A Tudor-style home just off Avenue Road, it's got a stolid brick front with glossy black trim; it resembles its buttoned-down neighbours, except for some unruly shrubs and ivy. And the rainbow-hued kids' letters glued to the front door.

Inside, those hints of wildness break out everywhere. The house - home to designers Jason Halter and Anita Matusevics, their two children, and their firm Wonder Inc. - bursts with an unruly collection of modern design and art. Walk through the front door and you see white oak cabinets packed with artwork and a vintage Mac, walls hung with aerial photographs of Rome, an Ed Burtynsky image and a paintings by Jean-Michel Basquiat, classic modern furniture crowding the floor.



Underneath all the objects, the building itself is also unconventional. During a year-long reno with Kohn Shnier Architects, the couple didn't take the usual modernist approach to an older house. Instead of erasing all the walls, they've rearranged them, creating a home in which the purpose of each space is flexible and not entirely clear. "This place is meant to be multiprogrammed," Mr. Halter says. "The house is a study; the house is a gallery; the house is a place for family artifacts."
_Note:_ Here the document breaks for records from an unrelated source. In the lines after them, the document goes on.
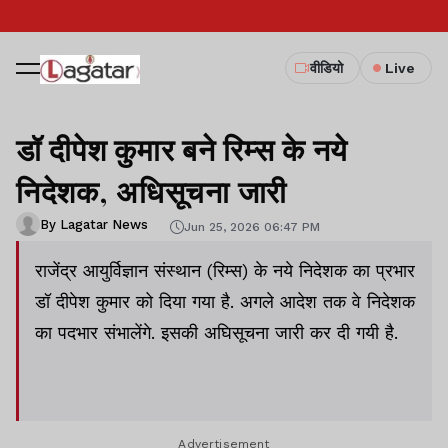
वीडियो
Live
डॉ दीपेश कुमार बने रिम्स के नये
निदेशक, अधिसूचना जारी
By Lagatar News
Jun 25, 2026 06:47 PM
राजेंद्र आयुर्विज्ञान संस्थान (रिम्स) के नये निदेशक का प्रभार
डॉ दीपेश कुमार को दिया गया है. अगले आदेश तक वे निदेशक
का पदभार संभालेंगे. इसकी अघिसूचना जारी कर दी गयी है.
Advertisement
It's easy to see what he means. Beyond the front room, the main floor steps down into a big, windowed great room overlooking the backyard. Here, a profusion of beautiful things compete for your attention. "The kids' art as well as substantial art hangs out on the same wall," Mr. Halter says, pointing to a drawing by the couple's five-year-old daughter and a Picasso etching. There are rambling houseplants, a Jason Miller antler chandelier and a marble-top table by Knoll. Against one wall, a keyboard is set with sheet music for the little girl and there's a classic Eames walnut stool instead of a piano bench.



On the second floor, their daughter and six-year-old son have their own rooms, plus a lounge to hang out in. But Mr. Halter says the children take advantage of the house's everything-goes feeling. "Here, the kids play everywhere; the living room is always full of toys or musical instruments," he says. And in the attic is a wide-open master suite, centred on a shower - with a skylight on top. "This was one of the real indulgences of the house," Mr. Halter says. "I wanted to shower in the rain." But it also vents air out through the roof, helping cool the house (there is no air conditioner).
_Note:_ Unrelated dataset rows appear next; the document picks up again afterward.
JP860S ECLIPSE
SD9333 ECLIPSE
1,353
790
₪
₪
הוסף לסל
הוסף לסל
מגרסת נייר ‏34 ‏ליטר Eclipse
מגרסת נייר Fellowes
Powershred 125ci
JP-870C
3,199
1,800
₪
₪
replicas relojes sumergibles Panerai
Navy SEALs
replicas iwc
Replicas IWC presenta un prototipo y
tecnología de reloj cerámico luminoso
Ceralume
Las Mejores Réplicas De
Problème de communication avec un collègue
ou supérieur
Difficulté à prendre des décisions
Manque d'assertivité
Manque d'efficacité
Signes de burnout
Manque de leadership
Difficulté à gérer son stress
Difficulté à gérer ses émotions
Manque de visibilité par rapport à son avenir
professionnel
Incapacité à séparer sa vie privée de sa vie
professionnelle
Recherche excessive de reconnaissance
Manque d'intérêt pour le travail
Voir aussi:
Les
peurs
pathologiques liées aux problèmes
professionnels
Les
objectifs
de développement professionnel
And though it feels freewheeling, the 2,800-square-foot building was shaped by a careful logic, architect Martin Kohn says. "Our main contribution was rearranging functions," he says, "and eliminating a room" - the dining room. Instead, "they've got two multipurpose rooms: one more intimate and a bit more adult," at the front, and "one big, bright and more kid-friendly." The white galley kitchen, which is compact, looks over the back room and backyard "like a judges' dais." And underneath the kitchen is a little slot where the kids can peek down into their parents' basement office. Home and office blend together.







But then, blurring boundaries is part of life for Mr. Halter and Ms. Matusevics, a pair of architecture-school grads who cut their teeth with Bruce Mau Design. Their company Wonder Inc. does graphic design for clients including top architecture firms KPMB and Diamond + Schmitt, and architectural design; over the years they've created signage, books and stationery, and a series of renovations, most recently a country inn and a live/work space for a noted Canadian artist.
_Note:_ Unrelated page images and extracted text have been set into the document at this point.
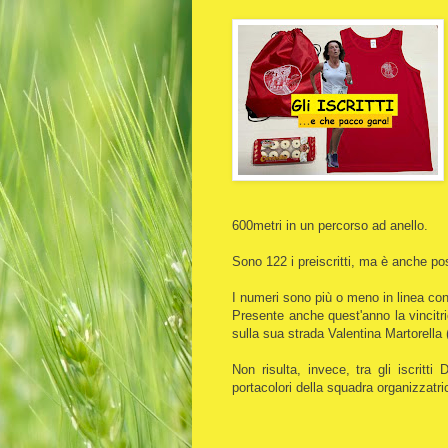
600metri in un percorso ad anello.
Sono 122 i preiscritti, ma è anche poss
I numeri sono più o meno in linea con
Presente anche quest'anno la vincitr
sulla sua strada Valentina Martorella
Non risulta, invece, tra gli iscritti 
portacolori della squadra organizzatr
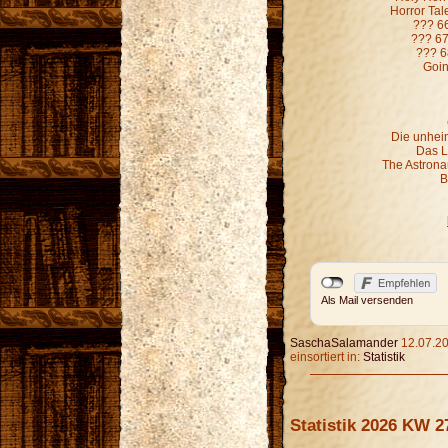
Horror Ta
??? 6
??? 67
??? 6
Goin
Die unheim
Das L
The Astronau
B
Als Mail versenden
SaschaSalamander
12.07.20
einsortiert in:
Statistik
Statistik 2026 KW 2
Today Mr. Halter is an architect at Giannone Petricone Associates, while Ms. Matusevics runs Wonder. Then there is Mr. Halter's sideline as an art dealer, and Ms. Matusevics is designing a line of textiles with her sisters.



Their basement office is an unusual space that shows the touch of both Kohn Shnier and Wonder. When the couple bought the hose, it had an addition facing the garden. They retained the addition as their back room - but it had no basement, so they brought in a backhoe ("It just barely fit between the houses," Mr. Halter recalls) to dig out the space underneath.





Now the basement is split onto two levels - a lower one under the addition, which serves as a TV room and storage, and the main basement a few steps up, where Mr. Halter and Ms. Matusevics work. Their office is surprisingly bright: With a walkout to the back, windows on two sides and that main-floor peephole, it has views and sunlight sneaking in from everywhere. This quality is a trademark of Kohn Shnier's work. "We like to place windows so that you can see them in a peripheral direction," Mr. Kohn says. "You catch glimpses of other spaces from wherever you are. There are degrees of visual and auditory connection that you can play with; we try to fine-tune that, depending on how people live."



And, naturally, the room is laden with things. One shelf holds a clock that belonged to Mr. Halter's late mother, next to a View-Master and a couple of architectural models. "Designers have to have stuff around them to generate that iterative process," Mr. Halter says. He cites the famous Eames House in Los Angeles. Designers Charles and Ray Eames "built themselves a steel box for living in, but they lived among their things: objects they'd designed, and all these objects that served as inspiration."





To make the space workable, storage is everywhere. Mr. Halter designed a series of cabinets out of rough Douglas fir plywood that hold books, files and objects. "I'm always talking about millwork, and that's really a fancy word for storage. That's the key."



Many designers say things like this, but few of them have houses in which the millwork overflows with stuff. And this is something that makes Wonder's work unusual: Their graphic and architectural design shows the stamp of classic modernism, but they don't think minimalism - or even the carefully curated austerity of most modernist interiors - is the only way to live. "Not everyone is a monk who has no things," Mr. Halter says.



Partly that's the result of being a parent and a child; the couple's previous homes, in condos, were a bit more spare. But with two kids and heirlooms (Mr. Halter's late parents were collectors whose possessions have now supplemented the couple's own), things change. "You live among your books and things," he says. "You can hide them away to have pristine surfaces, or you can just have them on display."



That's something all the neighbours would probably understand.